The holidays are a time for bringing family together and sharing gifts as an expression of love.
Alas, those same activities can produce stress, last-minute chaos and mountains of extraneous stuff.
For advice on how to spend less and enjoy the holidays more, we turned to two Bellingham people, Sam Drake and Julie Clarke, who make it their business to help people de-clutter their lives.
What can you do with an onslaught of gifts if you're already facing overstuffed closets and a garage that bulges with everything but the car?
First, cull what you own, then design smart storage, says Drake, the owner of Drake Closet Design. Though Drake builds custom storage professionally, he also offers ideas that homeowners can implement on their own.
He suggests that people put up a shed so they can move their lawnmowers, rakes, weed-eaters, leaf-blowers and other garden tools out of the garage. A ready-built outdoor shed can be cheaper than a garage storage system.
Then, measure your newfound space in the garage, and buy large, freestanding, wire-shelving units.
"Adjustable shelves are a must," Drake says. "You'll want to group similar items. You don't want to be an inch shy, so all your camping gear is in one area except for the one item that doesn't fit."
The shelves can hold clear plastic bins with snap-on lids and with labels listing what's inside. Now you have neat rows of easy-access dry storage for everything, including holiday décor, that used to clog your closets.
Another solution that doesn't require a professional is wire racks that hang from the garage ceiling, Drake says. The 4-foot-square racks adjust for different ceiling heights and can accommodate six clear plastic bins. That creates a storage loft for holiday decorations and memorabilia, which are safer in the garage than in a damp basement.
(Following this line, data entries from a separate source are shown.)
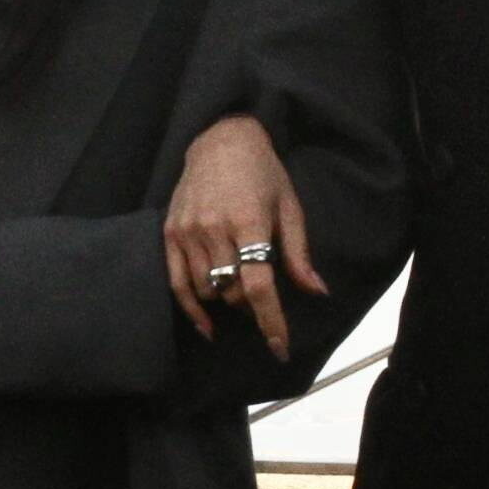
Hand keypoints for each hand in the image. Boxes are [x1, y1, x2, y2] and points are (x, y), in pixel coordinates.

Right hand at [165, 111, 324, 362]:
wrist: (221, 140)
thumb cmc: (263, 173)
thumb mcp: (289, 208)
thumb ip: (298, 253)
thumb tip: (318, 292)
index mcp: (249, 221)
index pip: (258, 285)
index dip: (271, 321)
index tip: (280, 348)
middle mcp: (214, 228)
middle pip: (233, 291)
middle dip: (251, 303)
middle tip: (260, 290)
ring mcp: (188, 231)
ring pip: (207, 291)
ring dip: (226, 300)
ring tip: (238, 285)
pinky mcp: (170, 233)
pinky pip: (177, 284)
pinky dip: (192, 310)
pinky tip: (206, 327)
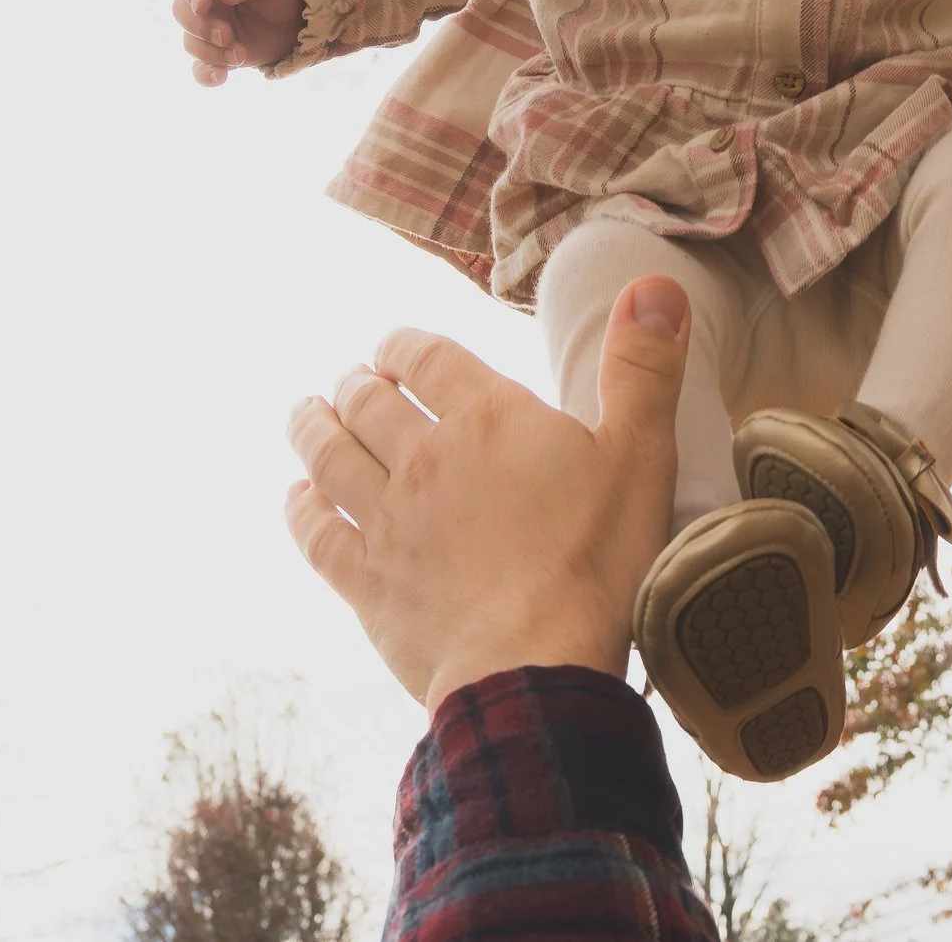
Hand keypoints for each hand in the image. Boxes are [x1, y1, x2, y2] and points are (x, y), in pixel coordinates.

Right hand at [173, 0, 302, 85]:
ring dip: (211, 52)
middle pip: (183, 11)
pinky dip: (206, 74)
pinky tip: (220, 77)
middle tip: (227, 36)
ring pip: (191, 41)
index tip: (202, 7)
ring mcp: (207, 25)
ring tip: (240, 55)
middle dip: (202, 27)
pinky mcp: (216, 50)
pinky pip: (200, 67)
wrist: (295, 9)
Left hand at [283, 278, 690, 709]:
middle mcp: (425, 459)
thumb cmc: (596, 562)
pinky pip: (318, 536)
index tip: (392, 348)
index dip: (403, 347)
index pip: (427, 359)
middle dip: (357, 385)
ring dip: (313, 429)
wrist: (536, 666)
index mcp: (488, 419)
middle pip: (370, 405)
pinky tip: (297, 498)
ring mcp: (389, 522)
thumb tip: (654, 286)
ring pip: (331, 459)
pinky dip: (301, 511)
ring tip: (305, 413)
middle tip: (351, 381)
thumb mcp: (641, 455)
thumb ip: (643, 369)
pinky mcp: (368, 584)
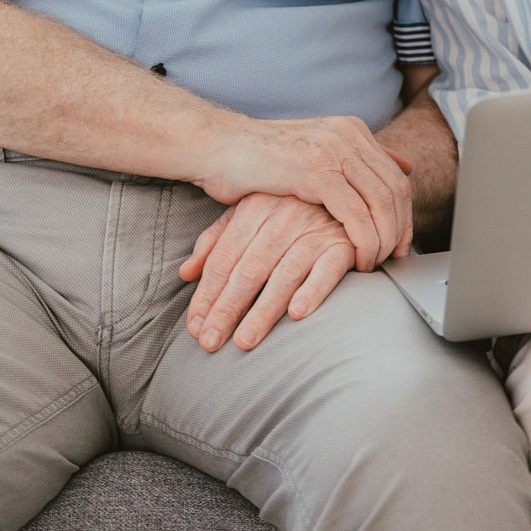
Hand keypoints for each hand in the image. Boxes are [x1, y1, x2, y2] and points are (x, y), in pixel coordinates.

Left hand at [178, 177, 408, 351]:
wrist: (345, 187)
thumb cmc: (290, 206)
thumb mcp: (249, 213)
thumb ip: (216, 241)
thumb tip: (185, 273)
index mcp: (254, 209)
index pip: (224, 258)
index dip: (206, 294)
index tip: (195, 327)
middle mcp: (283, 218)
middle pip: (248, 270)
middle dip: (227, 308)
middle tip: (211, 343)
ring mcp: (315, 230)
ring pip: (283, 274)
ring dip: (263, 310)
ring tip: (245, 341)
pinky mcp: (345, 244)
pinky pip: (328, 270)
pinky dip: (313, 290)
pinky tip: (297, 314)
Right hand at [193, 114, 413, 271]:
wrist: (218, 147)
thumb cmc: (260, 159)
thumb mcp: (313, 153)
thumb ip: (355, 159)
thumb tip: (403, 163)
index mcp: (350, 129)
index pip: (395, 175)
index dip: (405, 212)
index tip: (403, 241)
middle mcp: (347, 135)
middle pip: (395, 188)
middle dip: (401, 228)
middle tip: (396, 257)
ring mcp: (333, 150)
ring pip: (381, 202)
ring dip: (385, 239)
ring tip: (375, 262)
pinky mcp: (316, 171)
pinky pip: (356, 214)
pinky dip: (364, 241)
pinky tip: (358, 259)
A storage loft requires a stepladder to access, but you only need holiday items once a year, and it frees up space lower in the garage for items you need everyday.
But remember, sort first.
"Too many clothes or toys are a distraction from what you really like," Drake says. "Make room for important things."
Julie Clarke, the owner of Organized at Last, says making a plan is the first step toward creating memorable holidays, because planning is the key to less stress and more fun.
A few examples: Use a notebook or smartphone to keep track of decorating and gift ideas. Establish a file for gift receipts. Ask family members to jot down what they enjoyed about past holidays; that's where you should concentrate your energy and time.
"Be deliberate and intentional," Clarke says. "What's meaningful for you and your family?"
Her holiday plan is driven by her mantra: Do less, spend less, enjoy more.
For young families, the plan includes sorting the kids' toys to eliminate what's outgrown and unloved.
"If you add new stuff to existing stuff, you're setting yourself up for chaos," Clarke says. "Teach kids to be mindful of others. It's a good life skill; teaching children to let go."
If you're having people over for the holidays, start early to prepare for houseguests. Think through who's coming and where they'll sleep. It's no fun facing chaotic rooms and crammed closets when guests are imminent.
Before you haul out bins of holiday décor, put away existing items. Don't decorate if a surface is already full.
Clarke's advice: "Edit. Eliminate. Remove a piece of furniture to create space for a tree."
Fundamental to organization, she says, is to step back from the idea that more is better.
"Life is too short to fill our lives with things, and then spend our time managing things."
To reduce the need for holiday storage, Clarke recommends that people:
Use fresh greens, which can be composted afterward.
Gather bare twigs into a floor vase. Include a purchased lit "twig" among them.
Don't own holly-themed china. Instead, use chic white dishes with a tablecloth, greenery and votives. Add stones or pinecones. A single, lush poinsettia can decorate the entire kitchen.
Resist the temptation to buy more. Where would you display a lighted china holiday village? Where would you store it?
CUTTING DOWN ON HOLIDAY STUFF
Give consumable, shelf-stable gifts, such as smoked salmon. Pack a mason jar with dry ingredients for homemade soup or cookies.
Give the gift of a repair, baby-sitting or a crafting session. Share a skill, or organize a day out.
"There are so many fun things to do together, versus buying stuff nobody needs," Clarke says.
Simplify your Christmas newsletter. Clarke prints one word on a half-sheet of paper, such as PEACE, with each letter linked to one sentence of family news: "E" for a son's new employment, "A" for anticipation of two graduations, "C" for starting college. It's brief, newsy, and inexpensive.
If you need to skip Christmas cards this year, do it. Or change them to New Year's, Valentines, or Groundhog Day greetings.
Each year, take a photo of your child and make it into an ornament. As years go by, these are the keepers.